[DATA FOR ANALYSIS]
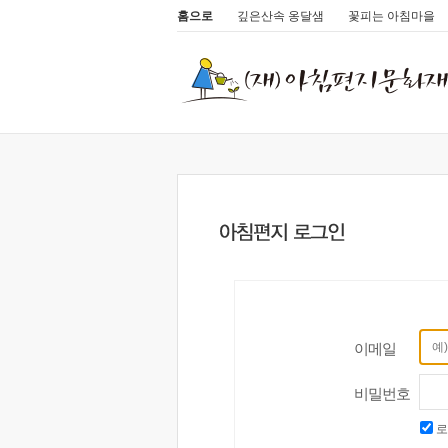
홈으로
깊은산속 옹달샘
꽃피는 아침마을
이메일
비밀번호
로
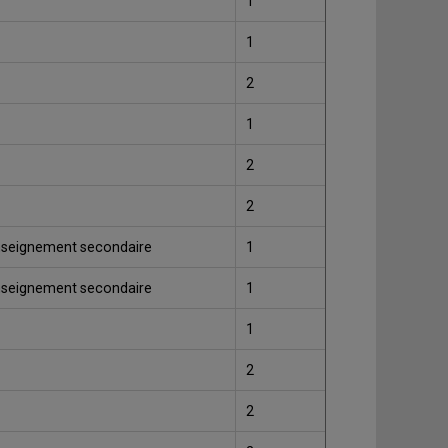
1
1
2
1
2
2
enseignement secondaire
1
enseignement secondaire
1
1
2
2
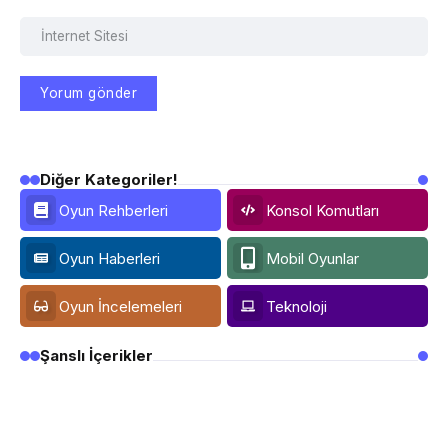
Diğer Kategoriler!
Oyun Rehberleri
Konsol Komutları
Oyun Haberleri
Mobil Oyunlar
Oyun İncelemeleri
Teknoloji
Şanslı İçerikler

[AIM OF THE EXERCISE] Swap "Teknoloji" for "Yazılım" in the text of all the records above, changing nothing else. Give the resulting text without the pictures.

[WRITTEN RESPONSE]
홈으로
깊은산속 옹달샘
꽃피는 아침마을
이메일
비밀번호
로
1
1
2
1
2
2
enseignement secondaire
1
enseignement secondaire
1
1
2
2
Diğer Kategoriler!
Oyun Rehberleri
Konsol Komutları
Oyun Haberleri
Mobil Oyunlar
Oyun İncelemeleri
Yazılım
Şanslı İçerikler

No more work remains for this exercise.